幕末の幕臣・松平外記忠寛(まつだいら・げき・ただひろ)が文政6年(1823年)、江戸城内で勤務中、同僚のイジメに耐えかねて相手を斬り殺した「松平外記事件」は、私も書こうとしたことがあったがあまりにも陰惨なのでどうにも手がつけられなかった。

祖慶實氏は練達の筆運びでなんとか救いをもたせるような方向と、途中の陰惨な武家社会を見事に描いている。調べたら松竹シナリオ研究所に居られた方のようだ。どうもずば抜けている。

さて、別のサークルに目を転じよう。

湯ノ浦ユウさんの「25th Avenue」はとても優しいメルヘンの小品で、忘れていた子供の頃のあの温かい情景を思い起こさせるものであった。作中の二十四番街、二十五番街は24歳、25歳の象徴なのだろうが、ほとんど美しい詩のような中に、過ぎ去った年の失われた可能性と、まだ見ぬ年の淡い期待が表現されている。これはどう見たって無骨者の私には書けないたぐいの小説であって、湯ノ浦ユウさんの才能がよく表現されていると思う。

清水恵利子さんの「はけない」は、乙女心と好きでもない男からのキモイ行動が描かれており、男の私にはギョッとする内容であった。生活描写も非常にリアリティが有り、あたかも眼前でこれらのことが繰り広げられたような気がしたものであった。すごい女流作家がいるものである。

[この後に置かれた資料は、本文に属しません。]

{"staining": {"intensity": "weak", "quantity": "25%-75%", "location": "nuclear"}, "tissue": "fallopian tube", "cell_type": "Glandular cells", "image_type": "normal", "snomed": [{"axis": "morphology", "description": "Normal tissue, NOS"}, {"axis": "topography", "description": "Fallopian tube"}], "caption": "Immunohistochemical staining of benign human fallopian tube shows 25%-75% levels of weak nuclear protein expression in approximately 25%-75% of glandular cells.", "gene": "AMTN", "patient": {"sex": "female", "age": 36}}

田直(酔翁)さんの「蓬莱同楽集」は昭和に断絶した漢詩文を復興させる狼煙のような驚くべき一冊で、文学フリマもここまで幅が広いのかと驚かされた。人気美少女ゲームを題材にした漢詩など誠に前代未聞であろう。個人的にほぼ同郷の飯田周庵さんが悲憤されている茨城県の原状など、全く個人的に「そうなんだよ!ほんとうにそうなんだよ!」と思わざるを得なかった。

それにしても、文学フリマもここまで懐が広いイベントであったかとつくづく驚嘆してばかりであった。これまで会を続けられた関係各位には頭が下がる。